■ Work instruction
Below are some records; quote exactly the lines from the one that contains "#e4d7df; stroke: #2f1d29;" through the one that contains "M457 281V293L402 294V282Z", inclusive, and no others.

(Stored data)
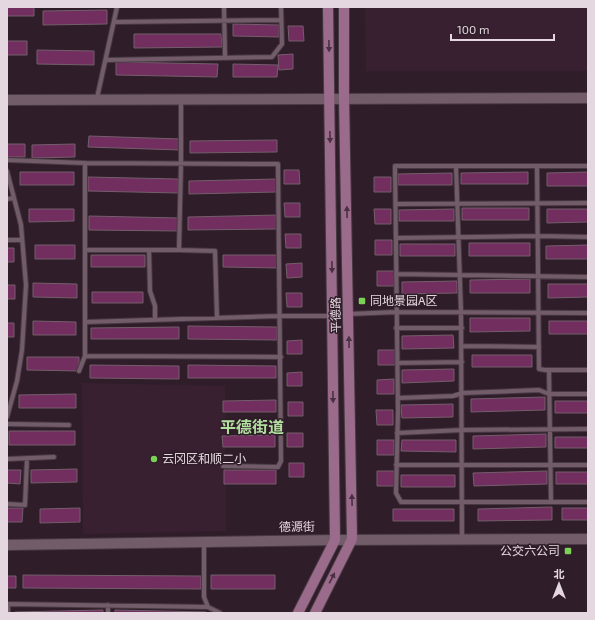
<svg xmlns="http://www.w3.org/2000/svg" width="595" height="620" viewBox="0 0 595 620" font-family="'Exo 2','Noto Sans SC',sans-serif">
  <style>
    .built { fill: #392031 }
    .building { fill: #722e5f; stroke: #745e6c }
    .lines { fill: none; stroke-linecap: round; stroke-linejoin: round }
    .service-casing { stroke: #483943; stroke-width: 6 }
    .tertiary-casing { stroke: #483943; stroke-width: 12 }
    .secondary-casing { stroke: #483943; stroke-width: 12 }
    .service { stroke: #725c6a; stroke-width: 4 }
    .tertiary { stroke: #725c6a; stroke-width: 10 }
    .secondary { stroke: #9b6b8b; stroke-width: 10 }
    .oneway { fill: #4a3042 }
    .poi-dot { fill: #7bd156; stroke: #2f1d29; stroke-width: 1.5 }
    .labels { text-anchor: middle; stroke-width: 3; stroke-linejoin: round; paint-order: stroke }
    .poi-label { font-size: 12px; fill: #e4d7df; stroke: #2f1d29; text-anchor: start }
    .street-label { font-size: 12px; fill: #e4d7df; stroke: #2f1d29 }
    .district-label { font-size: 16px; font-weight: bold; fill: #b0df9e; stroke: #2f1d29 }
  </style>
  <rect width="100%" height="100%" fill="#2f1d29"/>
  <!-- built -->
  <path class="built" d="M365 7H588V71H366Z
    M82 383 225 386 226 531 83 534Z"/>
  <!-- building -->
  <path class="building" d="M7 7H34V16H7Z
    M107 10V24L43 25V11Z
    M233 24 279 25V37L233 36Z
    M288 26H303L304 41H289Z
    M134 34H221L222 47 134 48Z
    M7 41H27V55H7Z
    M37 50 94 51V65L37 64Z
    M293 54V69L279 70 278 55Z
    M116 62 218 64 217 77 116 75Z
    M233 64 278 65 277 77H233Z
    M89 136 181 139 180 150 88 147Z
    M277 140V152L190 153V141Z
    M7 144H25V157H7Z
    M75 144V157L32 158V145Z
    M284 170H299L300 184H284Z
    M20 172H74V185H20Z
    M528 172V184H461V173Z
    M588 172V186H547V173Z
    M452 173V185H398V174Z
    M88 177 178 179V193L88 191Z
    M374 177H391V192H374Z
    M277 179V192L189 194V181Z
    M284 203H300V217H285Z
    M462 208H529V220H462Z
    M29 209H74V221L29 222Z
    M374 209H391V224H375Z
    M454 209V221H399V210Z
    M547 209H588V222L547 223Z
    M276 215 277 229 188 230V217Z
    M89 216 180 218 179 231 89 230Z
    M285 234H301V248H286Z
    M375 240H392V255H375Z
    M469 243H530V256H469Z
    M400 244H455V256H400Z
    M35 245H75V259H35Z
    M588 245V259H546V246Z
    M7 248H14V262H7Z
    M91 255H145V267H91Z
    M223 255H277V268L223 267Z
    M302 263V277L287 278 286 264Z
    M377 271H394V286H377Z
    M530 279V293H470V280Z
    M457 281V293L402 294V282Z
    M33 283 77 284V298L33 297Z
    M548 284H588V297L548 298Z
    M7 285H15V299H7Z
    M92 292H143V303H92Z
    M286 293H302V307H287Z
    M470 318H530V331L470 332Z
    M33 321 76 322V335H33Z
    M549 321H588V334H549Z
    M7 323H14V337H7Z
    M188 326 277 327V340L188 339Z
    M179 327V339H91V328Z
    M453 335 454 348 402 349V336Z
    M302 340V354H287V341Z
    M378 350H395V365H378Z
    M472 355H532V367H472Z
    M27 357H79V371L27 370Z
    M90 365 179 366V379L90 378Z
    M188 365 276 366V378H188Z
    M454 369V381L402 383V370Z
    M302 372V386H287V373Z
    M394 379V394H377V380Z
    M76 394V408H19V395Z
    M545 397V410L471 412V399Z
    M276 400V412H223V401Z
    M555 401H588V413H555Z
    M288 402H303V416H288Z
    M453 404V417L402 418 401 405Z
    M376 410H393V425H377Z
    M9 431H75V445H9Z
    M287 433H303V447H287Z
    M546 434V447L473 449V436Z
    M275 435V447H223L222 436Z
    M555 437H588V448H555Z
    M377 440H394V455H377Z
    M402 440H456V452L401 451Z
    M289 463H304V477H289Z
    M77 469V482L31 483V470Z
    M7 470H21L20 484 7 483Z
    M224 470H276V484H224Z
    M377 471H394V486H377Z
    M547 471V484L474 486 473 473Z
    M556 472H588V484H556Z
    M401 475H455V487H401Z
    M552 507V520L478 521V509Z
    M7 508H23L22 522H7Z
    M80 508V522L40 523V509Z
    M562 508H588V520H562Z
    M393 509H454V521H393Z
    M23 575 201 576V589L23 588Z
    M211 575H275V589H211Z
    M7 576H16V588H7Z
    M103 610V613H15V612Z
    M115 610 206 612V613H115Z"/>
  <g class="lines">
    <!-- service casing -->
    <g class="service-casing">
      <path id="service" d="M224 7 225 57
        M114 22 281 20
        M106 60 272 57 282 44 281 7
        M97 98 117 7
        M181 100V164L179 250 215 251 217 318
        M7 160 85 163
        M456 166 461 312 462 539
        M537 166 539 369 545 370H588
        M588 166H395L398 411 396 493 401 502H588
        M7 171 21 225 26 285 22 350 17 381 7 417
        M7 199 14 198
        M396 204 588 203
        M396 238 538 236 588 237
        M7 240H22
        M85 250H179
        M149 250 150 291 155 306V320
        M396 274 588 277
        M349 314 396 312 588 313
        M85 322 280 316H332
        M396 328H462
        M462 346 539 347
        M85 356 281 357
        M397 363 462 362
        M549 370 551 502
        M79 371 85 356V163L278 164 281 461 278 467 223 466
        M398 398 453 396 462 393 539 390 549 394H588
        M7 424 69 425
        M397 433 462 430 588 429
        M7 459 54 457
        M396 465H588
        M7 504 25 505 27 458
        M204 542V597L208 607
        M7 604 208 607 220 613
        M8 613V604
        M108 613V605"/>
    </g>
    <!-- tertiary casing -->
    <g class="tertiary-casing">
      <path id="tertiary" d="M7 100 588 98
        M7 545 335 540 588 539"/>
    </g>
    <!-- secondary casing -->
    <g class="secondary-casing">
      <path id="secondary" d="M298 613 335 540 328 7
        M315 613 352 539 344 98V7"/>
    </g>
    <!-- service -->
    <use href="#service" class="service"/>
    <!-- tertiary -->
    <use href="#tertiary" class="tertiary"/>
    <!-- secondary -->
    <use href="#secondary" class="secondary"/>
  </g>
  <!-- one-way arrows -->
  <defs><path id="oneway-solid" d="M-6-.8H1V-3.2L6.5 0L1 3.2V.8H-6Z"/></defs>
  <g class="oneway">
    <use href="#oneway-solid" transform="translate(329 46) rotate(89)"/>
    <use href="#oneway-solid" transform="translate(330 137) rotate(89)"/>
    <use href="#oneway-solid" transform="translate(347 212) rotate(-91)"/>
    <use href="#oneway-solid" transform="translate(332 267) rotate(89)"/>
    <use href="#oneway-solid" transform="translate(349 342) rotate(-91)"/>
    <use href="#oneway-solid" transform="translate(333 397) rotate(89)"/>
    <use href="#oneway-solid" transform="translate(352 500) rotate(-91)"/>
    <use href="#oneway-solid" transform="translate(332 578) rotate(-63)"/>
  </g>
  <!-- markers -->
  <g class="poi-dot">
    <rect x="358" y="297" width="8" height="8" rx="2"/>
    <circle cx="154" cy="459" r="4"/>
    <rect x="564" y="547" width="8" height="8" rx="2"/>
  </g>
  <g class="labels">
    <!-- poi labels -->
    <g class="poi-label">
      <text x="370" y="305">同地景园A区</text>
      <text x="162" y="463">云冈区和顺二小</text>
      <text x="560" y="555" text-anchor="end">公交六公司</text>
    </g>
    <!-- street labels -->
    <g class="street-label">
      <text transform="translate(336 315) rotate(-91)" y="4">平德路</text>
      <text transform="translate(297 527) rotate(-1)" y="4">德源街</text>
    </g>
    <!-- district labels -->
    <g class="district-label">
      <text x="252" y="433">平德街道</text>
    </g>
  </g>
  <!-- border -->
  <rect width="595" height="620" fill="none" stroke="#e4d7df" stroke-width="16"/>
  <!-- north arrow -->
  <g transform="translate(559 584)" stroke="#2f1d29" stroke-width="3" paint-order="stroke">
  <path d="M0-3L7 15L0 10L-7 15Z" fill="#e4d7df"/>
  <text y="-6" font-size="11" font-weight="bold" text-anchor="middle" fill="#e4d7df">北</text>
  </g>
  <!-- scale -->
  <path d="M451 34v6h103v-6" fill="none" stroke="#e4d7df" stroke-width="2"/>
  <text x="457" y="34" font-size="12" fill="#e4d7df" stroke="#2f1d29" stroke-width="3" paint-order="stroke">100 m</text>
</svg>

■ Response area
    .poi-label { font-size: 12px; fill: #e4d7df; stroke: #2f1d29; text-anchor: start }
    .street-label { font-size: 12px; fill: #e4d7df; stroke: #2f1d29 }
    .district-label { font-size: 16px; font-weight: bold; fill: #b0df9e; stroke: #2f1d29 }
  </style>
  <rect width="100%" height="100%" fill="#2f1d29"/>
  <!-- built -->
  <path class="built" d="M365 7H588V71H366Z
    M82 383 225 386 226 531 83 534Z"/>
  <!-- building -->
  <path class="building" d="M7 7H34V16H7Z
    M107 10V24L43 25V11Z
    M233 24 279 25V37L233 36Z
    M288 26H303L304 41H289Z
    M134 34H221L222 47 134 48Z
    M7 41H27V55H7Z
    M37 50 94 51V65L37 64Z
    M293 54V69L279 70 278 55Z
    M116 62 218 64 217 77 116 75Z
    M233 64 278 65 277 77H233Z
    M89 136 181 139 180 150 88 147Z
    M277 140V152L190 153V141Z
    M7 144H25V157H7Z
    M75 144V157L32 158V145Z
    M284 170H299L300 184H284Z
    M20 172H74V185H20Z
    M528 172V184H461V173Z
    M588 172V186H547V173Z
    M452 173V185H398V174Z
    M88 177 178 179V193L88 191Z
    M374 177H391V192H374Z
    M277 179V192L189 194V181Z
    M284 203H300V217H285Z
    M462 208H529V220H462Z
    M29 209H74V221L29 222Z
    M374 209H391V224H375Z
    M454 209V221H399V210Z
    M547 209H588V222L547 223Z
    M276 215 277 229 188 230V217Z
    M89 216 180 218 179 231 89 230Z
    M285 234H301V248H286Z
    M375 240H392V255H375Z
    M469 243H530V256H469Z
    M400 244H455V256H400Z
    M35 245H75V259H35Z
    M588 245V259H546V246Z
    M7 248H14V262H7Z
    M91 255H145V267H91Z
    M223 255H277V268L223 267Z
    M302 263V277L287 278 286 264Z
    M377 271H394V286H377Z
    M530 279V293H470V280Z
    M457 281V293L402 294V282Z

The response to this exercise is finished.